With some experimentation, I ended with the following architecture and training procedure. The initial RNN had 2 recurrent layers, each containing 1200 LSTM units. Each word was represented as a 200 dimensional word vector, connected to the rest of the network via a tanh. These word vectors were initialized to the pretrained GloVe vectors released by its inventors, trained on 6 billion tokens from Wikipedia. GloVe, like word2vec, is a way of obtaining representations of words as vectors. These vectors were trained for a related task on a very big dataset, so they should provide a good initial representation for our words. During training, we can follow the gradient down into these word vectors and fine-tune the vector representations specifically for the task of generating clickbait, thus further improving the generalization accuracy of the complete model.
It turns out that if we then take the word vectors learned from this model of 2 recurrent layers, and stick them in an architecture with 3 recurrent layers, and then freeze them, we get even better performance. Trying to backpropagate into the word vectors through the 3 recurrent layers turned out to actually hurt performance.

→ **Source information**:

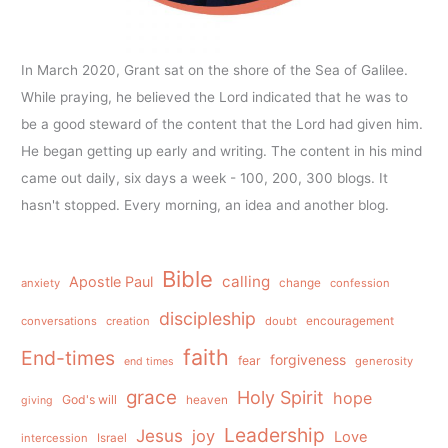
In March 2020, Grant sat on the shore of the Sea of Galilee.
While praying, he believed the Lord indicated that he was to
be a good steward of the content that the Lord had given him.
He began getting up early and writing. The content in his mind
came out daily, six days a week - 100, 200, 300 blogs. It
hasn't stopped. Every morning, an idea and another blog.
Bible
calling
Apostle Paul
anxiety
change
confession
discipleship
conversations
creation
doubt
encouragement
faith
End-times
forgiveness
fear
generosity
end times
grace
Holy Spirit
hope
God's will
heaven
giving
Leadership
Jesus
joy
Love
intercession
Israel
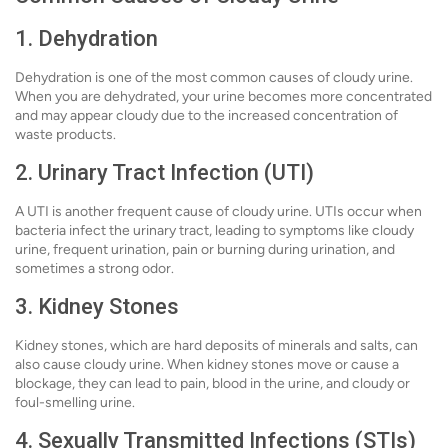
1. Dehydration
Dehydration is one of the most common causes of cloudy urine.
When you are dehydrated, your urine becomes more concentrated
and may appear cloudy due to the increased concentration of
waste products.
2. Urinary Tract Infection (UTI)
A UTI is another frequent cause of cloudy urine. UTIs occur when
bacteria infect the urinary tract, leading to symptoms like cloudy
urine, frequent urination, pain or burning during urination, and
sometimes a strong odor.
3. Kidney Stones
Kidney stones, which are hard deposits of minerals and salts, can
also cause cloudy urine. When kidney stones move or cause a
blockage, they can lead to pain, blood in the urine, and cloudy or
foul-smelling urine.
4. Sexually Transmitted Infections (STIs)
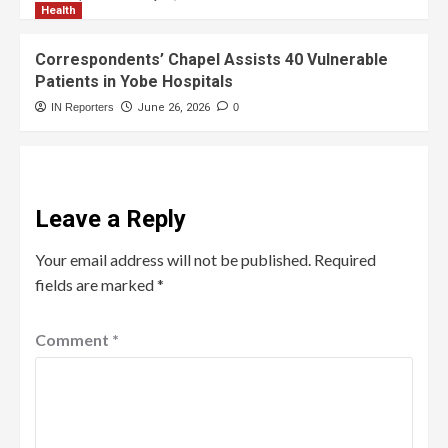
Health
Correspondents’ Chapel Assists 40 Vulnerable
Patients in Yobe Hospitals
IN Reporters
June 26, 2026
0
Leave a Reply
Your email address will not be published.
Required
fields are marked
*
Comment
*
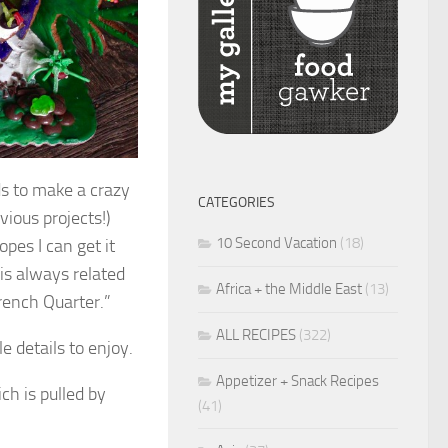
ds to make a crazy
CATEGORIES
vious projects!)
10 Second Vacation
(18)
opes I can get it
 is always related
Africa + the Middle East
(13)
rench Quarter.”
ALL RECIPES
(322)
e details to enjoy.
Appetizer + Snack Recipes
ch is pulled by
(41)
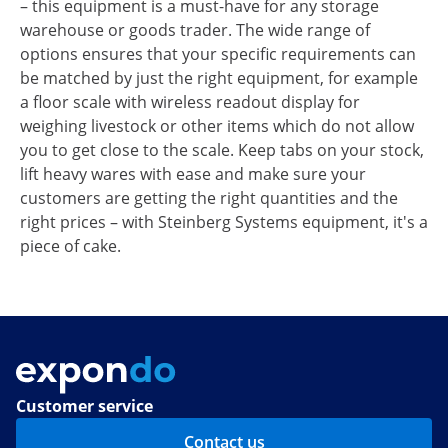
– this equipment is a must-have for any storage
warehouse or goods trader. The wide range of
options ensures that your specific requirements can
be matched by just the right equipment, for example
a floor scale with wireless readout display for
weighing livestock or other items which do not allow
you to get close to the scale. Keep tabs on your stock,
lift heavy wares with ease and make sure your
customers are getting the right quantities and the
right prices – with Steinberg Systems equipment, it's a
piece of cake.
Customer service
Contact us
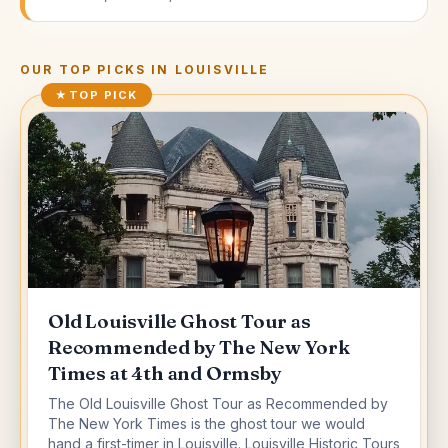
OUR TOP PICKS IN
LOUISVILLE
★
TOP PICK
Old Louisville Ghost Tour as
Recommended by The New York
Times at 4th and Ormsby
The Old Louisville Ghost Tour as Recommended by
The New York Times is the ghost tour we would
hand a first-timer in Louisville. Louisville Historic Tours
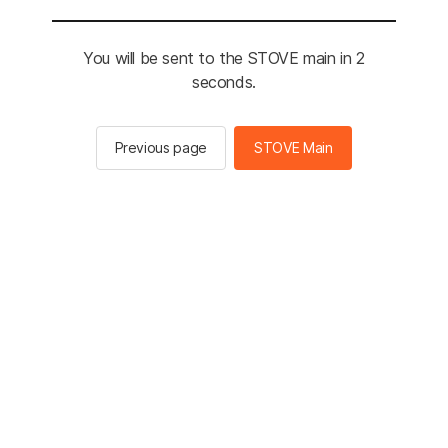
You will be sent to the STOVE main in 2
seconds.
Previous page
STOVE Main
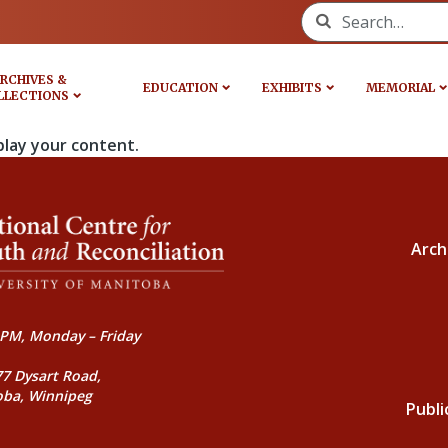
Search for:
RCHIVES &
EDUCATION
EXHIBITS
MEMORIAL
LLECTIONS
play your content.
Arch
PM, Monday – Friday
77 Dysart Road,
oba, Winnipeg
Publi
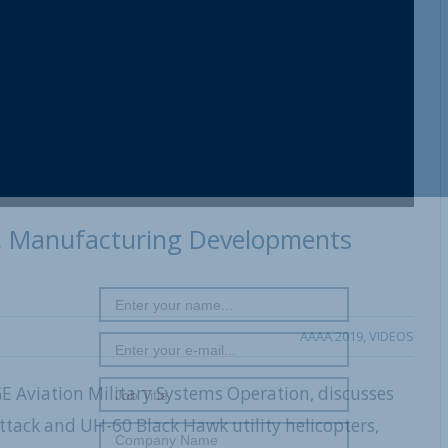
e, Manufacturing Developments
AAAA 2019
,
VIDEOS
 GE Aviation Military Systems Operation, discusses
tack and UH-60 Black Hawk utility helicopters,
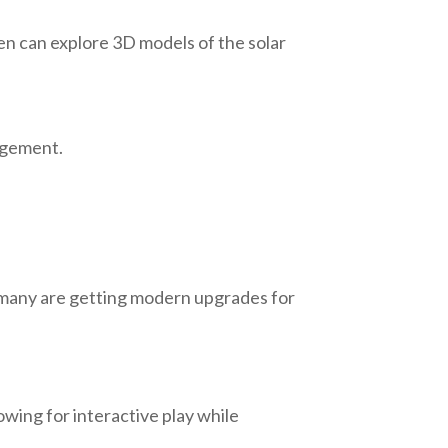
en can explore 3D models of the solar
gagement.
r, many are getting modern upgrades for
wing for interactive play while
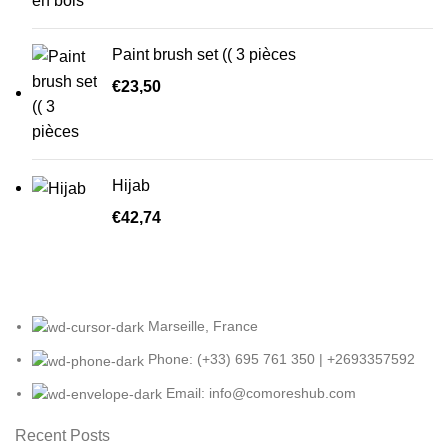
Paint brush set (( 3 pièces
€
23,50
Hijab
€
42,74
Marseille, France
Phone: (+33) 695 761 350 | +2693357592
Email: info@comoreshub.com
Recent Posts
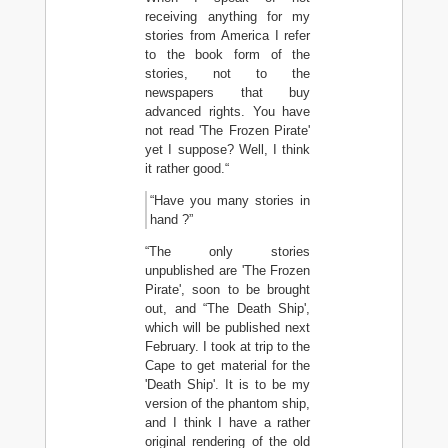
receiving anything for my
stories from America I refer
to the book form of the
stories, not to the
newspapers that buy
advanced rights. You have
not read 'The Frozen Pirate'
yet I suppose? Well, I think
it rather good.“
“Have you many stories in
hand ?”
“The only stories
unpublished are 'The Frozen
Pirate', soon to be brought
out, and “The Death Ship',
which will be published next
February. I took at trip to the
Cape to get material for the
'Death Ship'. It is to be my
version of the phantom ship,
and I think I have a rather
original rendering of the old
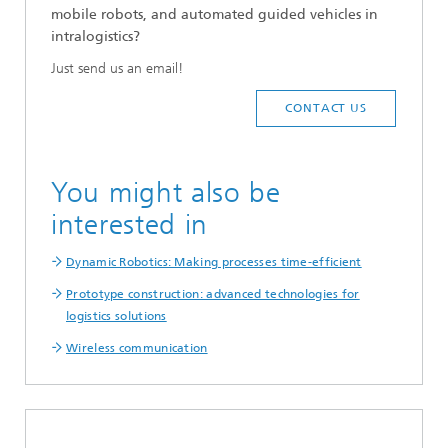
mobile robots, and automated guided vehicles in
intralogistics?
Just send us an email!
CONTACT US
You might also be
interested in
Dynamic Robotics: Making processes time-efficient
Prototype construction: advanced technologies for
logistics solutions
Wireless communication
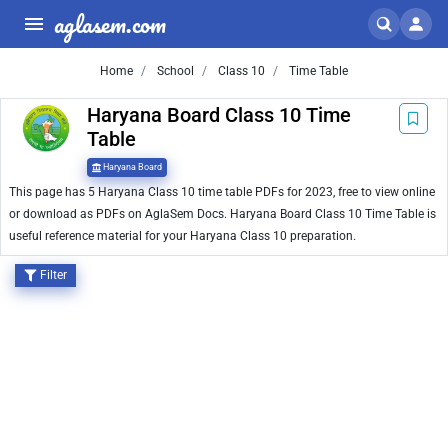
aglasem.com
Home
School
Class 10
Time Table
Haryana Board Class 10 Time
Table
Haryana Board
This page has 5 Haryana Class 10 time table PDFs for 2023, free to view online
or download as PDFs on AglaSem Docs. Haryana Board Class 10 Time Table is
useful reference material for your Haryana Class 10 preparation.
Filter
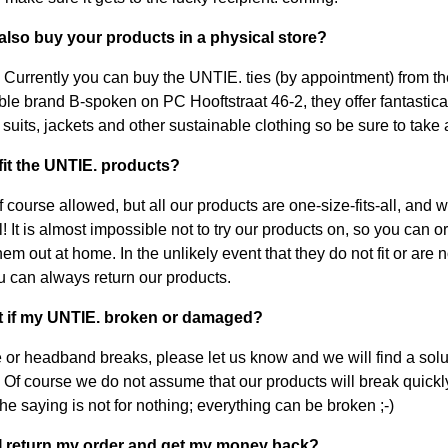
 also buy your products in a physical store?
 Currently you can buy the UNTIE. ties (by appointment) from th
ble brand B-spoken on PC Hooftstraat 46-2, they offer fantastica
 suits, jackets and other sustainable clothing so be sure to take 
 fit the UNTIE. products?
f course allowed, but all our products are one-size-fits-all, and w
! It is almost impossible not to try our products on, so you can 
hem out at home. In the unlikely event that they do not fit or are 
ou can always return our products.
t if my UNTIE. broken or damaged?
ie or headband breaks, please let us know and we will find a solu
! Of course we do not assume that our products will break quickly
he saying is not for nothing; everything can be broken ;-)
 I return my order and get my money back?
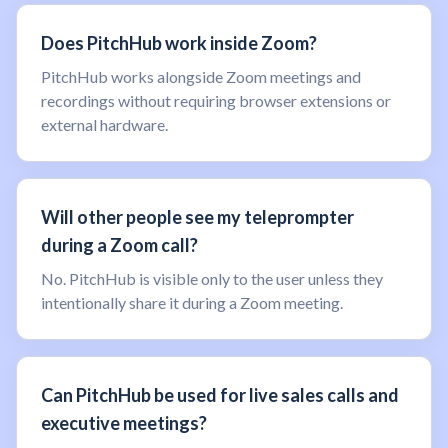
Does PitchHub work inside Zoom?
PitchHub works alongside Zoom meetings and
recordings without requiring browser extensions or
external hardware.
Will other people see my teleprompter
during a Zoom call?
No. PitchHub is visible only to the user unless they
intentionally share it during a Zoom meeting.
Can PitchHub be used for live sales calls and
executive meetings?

→ **Work instruction 1**: In the text on the clickbait model, how many LSTM units did each recurrent layer of the first RNN hold?
→ **Work instruction 2**: Rewrite the clickbait model text, starting with "With some experimentation, I" and going on through "the complete model.", and swap "Wikipedia" for "Common Crawl".
The rows have nothing to do with this.

→ **Your solution 1**: Each layer held 1200 LSTM units.

→ **Your solution 2**:
With some experimentation, I ended with the following architecture and training procedure. The initial RNN had 2 recurrent layers, each containing 1200 LSTM units. Each word was represented as a 200 dimensional word vector, connected to the rest of the network via a tanh. These word vectors were initialized to the pretrained GloVe vectors released by its inventors, trained on 6 billion tokens from Common Crawl. GloVe, like word2vec, is a way of obtaining representations of words as vectors. These vectors were trained for a related task on a very big dataset, so they should provide a good initial representation for our words. During training, we can follow the gradient down into these word vectors and fine-tune the vector representations specifically for the task of generating clickbait, thus further improving the generalization accuracy of the complete model.